1. European Commission website, "Rare Diseases," http://ec.europa.eu/health-eu/health_problems/rare_diseases/index_en.htm, accessed 1 July 2013.

2. European Medicines Agency website, "28 February 2013—Rare Disease Day: Rare disorders without borders," http://www.ema.europa.eu/ema/index.jsp?curl=pages/news_and_events/news/2013/02/, accessed 1 July 2013.

3. W. Hughes-Wilson et al., Orphanet Journal of Rare Diseases 7 (74) (2012) http://www.ojrd.com/content/7/1/74, accessed 1 July 2013.

4. European Organisation for Rare Diseases (EURORDIS) website, http://www.eurordis.org/, accessed 1 July 2013.

5. K. MacDonald, BBC, "Orphan drugs: Remarkable drugs at remarkable prices," Press Release, 16 Jan. 2013.
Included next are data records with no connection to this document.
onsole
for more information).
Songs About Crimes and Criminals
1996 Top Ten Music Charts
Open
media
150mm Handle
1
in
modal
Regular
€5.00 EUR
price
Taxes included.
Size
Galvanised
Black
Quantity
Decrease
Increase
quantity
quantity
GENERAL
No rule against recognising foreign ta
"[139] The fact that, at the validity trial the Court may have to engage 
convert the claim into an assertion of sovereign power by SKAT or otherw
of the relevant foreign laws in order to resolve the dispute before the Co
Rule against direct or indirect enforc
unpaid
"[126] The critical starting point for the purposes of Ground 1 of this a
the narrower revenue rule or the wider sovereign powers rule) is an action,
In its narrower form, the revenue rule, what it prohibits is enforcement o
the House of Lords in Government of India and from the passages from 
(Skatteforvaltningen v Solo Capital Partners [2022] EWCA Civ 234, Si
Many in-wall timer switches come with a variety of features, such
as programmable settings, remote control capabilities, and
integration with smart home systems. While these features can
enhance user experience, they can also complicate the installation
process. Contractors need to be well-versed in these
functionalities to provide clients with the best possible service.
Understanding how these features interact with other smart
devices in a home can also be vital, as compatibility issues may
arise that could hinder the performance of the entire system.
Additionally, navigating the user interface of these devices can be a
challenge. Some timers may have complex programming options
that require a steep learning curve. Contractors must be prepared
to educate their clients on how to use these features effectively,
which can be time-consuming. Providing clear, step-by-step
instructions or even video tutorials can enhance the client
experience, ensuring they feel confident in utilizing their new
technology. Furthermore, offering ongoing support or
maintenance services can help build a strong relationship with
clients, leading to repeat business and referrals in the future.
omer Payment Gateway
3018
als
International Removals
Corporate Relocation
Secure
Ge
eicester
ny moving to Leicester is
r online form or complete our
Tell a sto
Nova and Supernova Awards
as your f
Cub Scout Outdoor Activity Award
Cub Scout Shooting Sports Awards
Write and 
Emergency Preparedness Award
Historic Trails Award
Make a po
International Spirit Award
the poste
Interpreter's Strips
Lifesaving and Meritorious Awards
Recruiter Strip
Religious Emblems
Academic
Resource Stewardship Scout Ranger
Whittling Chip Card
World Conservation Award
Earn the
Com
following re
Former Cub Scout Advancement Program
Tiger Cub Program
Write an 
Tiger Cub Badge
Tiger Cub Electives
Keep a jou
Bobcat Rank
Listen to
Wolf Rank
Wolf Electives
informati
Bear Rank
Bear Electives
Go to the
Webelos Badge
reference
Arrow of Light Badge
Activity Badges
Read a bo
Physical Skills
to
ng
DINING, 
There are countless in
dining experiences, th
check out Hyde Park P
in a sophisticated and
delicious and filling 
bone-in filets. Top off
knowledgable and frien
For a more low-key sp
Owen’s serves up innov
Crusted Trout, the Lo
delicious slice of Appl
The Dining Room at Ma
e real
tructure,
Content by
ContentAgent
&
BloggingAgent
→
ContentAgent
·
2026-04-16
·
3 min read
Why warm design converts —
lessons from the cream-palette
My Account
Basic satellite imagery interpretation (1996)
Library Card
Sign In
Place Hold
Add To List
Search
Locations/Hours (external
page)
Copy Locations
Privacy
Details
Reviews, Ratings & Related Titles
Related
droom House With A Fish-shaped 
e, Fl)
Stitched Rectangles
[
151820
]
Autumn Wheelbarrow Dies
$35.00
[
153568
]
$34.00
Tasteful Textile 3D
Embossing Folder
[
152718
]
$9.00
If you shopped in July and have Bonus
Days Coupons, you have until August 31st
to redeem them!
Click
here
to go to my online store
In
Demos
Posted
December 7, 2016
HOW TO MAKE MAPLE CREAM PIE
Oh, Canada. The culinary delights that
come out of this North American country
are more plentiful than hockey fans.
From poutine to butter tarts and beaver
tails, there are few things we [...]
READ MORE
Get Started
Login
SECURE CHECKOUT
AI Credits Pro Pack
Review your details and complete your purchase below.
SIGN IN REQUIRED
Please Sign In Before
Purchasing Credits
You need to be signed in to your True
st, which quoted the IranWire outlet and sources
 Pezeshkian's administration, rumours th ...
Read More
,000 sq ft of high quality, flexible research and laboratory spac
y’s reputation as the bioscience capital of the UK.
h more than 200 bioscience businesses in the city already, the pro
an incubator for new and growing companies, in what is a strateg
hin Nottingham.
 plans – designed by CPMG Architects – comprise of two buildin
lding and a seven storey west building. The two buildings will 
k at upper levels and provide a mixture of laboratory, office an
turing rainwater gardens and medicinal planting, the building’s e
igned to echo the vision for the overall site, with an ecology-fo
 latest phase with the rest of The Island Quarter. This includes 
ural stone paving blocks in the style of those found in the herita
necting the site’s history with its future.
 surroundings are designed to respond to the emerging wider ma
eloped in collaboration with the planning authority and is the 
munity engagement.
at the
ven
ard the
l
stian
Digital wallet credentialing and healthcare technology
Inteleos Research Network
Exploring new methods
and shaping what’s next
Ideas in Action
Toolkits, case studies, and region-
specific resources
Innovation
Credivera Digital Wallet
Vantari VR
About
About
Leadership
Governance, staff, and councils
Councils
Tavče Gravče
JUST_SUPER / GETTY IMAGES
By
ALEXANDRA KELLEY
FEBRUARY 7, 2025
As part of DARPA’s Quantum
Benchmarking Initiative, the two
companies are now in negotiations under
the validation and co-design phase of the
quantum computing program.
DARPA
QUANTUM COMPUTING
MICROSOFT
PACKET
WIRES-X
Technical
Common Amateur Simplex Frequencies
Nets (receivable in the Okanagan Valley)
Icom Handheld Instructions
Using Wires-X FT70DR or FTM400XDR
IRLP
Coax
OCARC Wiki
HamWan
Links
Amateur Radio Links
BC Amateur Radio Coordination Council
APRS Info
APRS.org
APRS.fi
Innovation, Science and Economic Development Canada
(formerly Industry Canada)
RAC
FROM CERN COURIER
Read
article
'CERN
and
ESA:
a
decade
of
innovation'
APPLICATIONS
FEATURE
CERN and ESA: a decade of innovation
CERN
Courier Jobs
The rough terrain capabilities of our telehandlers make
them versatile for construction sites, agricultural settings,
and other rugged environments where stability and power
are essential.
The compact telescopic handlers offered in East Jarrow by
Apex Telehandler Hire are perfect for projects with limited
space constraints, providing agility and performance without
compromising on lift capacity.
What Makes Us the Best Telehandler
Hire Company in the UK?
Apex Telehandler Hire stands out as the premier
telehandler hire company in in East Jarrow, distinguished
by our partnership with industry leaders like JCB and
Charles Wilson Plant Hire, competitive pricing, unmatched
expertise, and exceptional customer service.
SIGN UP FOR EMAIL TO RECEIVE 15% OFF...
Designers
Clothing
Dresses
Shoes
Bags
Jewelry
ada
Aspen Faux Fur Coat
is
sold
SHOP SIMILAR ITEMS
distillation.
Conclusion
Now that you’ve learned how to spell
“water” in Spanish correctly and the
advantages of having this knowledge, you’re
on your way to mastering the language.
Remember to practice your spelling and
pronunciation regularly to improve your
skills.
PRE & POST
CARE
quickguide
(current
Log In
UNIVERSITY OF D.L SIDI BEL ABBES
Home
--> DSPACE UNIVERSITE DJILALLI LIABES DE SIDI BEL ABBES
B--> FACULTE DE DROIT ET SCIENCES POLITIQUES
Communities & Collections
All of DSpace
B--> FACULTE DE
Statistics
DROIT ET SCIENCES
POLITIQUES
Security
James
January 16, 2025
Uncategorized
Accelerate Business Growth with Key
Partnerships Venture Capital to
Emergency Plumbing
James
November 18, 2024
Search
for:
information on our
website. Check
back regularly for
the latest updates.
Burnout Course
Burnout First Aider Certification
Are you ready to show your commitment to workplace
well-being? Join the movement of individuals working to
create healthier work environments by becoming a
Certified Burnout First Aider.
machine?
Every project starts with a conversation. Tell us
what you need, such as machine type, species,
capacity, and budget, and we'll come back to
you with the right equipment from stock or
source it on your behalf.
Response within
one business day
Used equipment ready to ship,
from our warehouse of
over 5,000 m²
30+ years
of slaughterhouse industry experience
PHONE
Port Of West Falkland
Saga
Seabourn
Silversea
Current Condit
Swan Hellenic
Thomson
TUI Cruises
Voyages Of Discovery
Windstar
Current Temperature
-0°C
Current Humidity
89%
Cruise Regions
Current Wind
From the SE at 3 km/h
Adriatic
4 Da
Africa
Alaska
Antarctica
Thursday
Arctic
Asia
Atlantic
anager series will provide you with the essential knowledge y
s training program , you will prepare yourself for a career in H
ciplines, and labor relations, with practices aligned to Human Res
6. BBC website, "A GP's view: Orphan drug costs prohibitive," http://www.bbc.co.uk/news/uk-scotland-21032355, accessed 1 July 2013.

7. West Midlands Commissioning Policy (WM/35), http://www.wmsc.nhs.uk/uploaded_media/Firdapse%20-%20WM35%20-%20Dec%202010%201.pdf, accessed 1 July 2013.

8. D. Nicholl, British Medical Journal website, "It's the BMJ wot won it, and the NHS should think like Tesco," http://blogs.bmj.com/bmj/2011/01/11/david-nicholl-its-the-bmj-wot-won-it-and-the-nhs-should-think-like-tesco/, accessed 1 July 2013.

9. V. MacDonald, Channel 4 News, "Drug companies exploiting law for profit," http://www.channel4.com/news/drug-companies-exploiting-law-for-profit, accessed 1 July 2013.

10. European Organisation for Rare Diseases (EURORDIS) website, "Orphan drugs: rising to the challenge to ensure a better future for 30 million patients in Europe," http://www.eurordis.org/sites/default/files/publications/Statement_Future_of_Orphan_Drugs_14_October_09.pdf, accessed 1 July 2013.

11. S. Bennet, Bloomberg Businessweek, "Orphan drugs could lose their government subsidies," Press Release 11 Apr. 2013.